As mortes, em sua maioria, são provocadas por manobras arriscadas em terrenos acidentados, mas há casos em ruas e estradas. Em 2011, o Departamento Estadual de Trânsito (Detran) registrou 26 vítimas fatais em todo o Estado.
Como as máquinas agrícolas trafegam em baixa velocidade provocam graves colisões especialmente à noite. Os mortos e feridos em propriedades rurais, porém, são acidentes de trabalho e não entram na conta da trânsito.

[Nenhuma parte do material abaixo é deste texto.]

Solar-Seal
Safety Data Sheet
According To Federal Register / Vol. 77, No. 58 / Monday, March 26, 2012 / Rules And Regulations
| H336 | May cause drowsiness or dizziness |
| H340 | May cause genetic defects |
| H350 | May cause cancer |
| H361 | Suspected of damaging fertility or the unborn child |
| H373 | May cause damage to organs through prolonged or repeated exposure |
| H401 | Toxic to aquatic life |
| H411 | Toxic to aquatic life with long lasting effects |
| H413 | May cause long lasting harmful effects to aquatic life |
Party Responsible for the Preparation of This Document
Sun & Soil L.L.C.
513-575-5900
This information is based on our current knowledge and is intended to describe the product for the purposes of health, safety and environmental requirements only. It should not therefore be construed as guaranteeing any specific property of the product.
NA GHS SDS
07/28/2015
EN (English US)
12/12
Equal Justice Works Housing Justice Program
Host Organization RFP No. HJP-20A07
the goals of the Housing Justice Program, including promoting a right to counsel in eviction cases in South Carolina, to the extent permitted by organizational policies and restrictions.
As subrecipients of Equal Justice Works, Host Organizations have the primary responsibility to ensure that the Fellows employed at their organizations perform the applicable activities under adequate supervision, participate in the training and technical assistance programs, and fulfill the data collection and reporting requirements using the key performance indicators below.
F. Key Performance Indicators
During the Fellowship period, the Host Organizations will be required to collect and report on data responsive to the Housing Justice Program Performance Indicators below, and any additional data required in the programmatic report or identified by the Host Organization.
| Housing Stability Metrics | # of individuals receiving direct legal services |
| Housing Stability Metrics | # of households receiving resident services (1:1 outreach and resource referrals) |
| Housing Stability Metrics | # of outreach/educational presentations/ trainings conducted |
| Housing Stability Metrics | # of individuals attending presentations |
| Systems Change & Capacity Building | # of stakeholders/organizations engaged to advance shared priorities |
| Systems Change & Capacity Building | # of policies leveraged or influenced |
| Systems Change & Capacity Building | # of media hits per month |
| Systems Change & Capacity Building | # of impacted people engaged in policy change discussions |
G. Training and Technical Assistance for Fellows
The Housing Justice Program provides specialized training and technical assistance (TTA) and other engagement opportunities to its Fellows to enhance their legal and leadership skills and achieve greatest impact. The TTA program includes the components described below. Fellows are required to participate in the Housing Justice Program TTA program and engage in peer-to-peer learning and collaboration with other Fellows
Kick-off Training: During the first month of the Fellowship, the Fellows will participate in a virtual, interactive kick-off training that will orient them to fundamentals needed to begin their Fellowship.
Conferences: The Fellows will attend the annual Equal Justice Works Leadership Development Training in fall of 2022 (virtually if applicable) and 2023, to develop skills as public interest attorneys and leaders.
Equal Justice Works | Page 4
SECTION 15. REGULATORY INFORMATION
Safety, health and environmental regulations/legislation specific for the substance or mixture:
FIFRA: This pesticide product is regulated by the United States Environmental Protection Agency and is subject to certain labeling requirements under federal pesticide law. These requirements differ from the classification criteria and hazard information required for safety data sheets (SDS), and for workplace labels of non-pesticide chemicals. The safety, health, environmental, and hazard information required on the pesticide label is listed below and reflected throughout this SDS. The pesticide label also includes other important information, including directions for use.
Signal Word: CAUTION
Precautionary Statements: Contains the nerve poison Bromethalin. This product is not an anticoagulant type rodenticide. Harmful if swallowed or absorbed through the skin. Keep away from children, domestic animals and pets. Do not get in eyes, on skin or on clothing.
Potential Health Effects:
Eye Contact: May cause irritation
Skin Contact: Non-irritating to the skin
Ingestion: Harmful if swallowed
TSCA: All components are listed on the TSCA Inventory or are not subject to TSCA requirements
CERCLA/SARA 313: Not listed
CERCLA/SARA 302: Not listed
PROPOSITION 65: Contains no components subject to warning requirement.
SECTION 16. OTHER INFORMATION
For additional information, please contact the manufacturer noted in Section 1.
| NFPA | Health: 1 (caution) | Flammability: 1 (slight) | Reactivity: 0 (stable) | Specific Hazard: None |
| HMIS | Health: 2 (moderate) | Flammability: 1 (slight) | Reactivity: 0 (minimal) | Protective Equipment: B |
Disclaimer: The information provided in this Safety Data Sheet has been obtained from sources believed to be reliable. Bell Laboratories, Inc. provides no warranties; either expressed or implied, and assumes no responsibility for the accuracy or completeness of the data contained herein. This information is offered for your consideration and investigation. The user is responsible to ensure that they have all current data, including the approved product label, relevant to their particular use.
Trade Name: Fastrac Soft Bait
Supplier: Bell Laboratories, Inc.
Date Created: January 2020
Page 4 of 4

Entretanto, a maior parte das vítimas é proprietária e não tem vínculo com o Ministério do Trabalho e Emprego, segundo o chefe de fiscalização da delegacia do Ministério do Trabalho e Emprego, Vanius Corte. Na prática, o total de mortes é ignorado pelas autoridades.
O engenheiro agrônomo e instrutor da Emater Cláudio De Leon lembra que diversas capacitações e reciclagens foram canceladas por falta de turmas. Anualmente, o centro oferece cinco cursos com duração de uma semana.
— A saída é a conscientização dos agricultores. Só que muitos confiam demais na experiência e aí acontecem os acidentes fatais.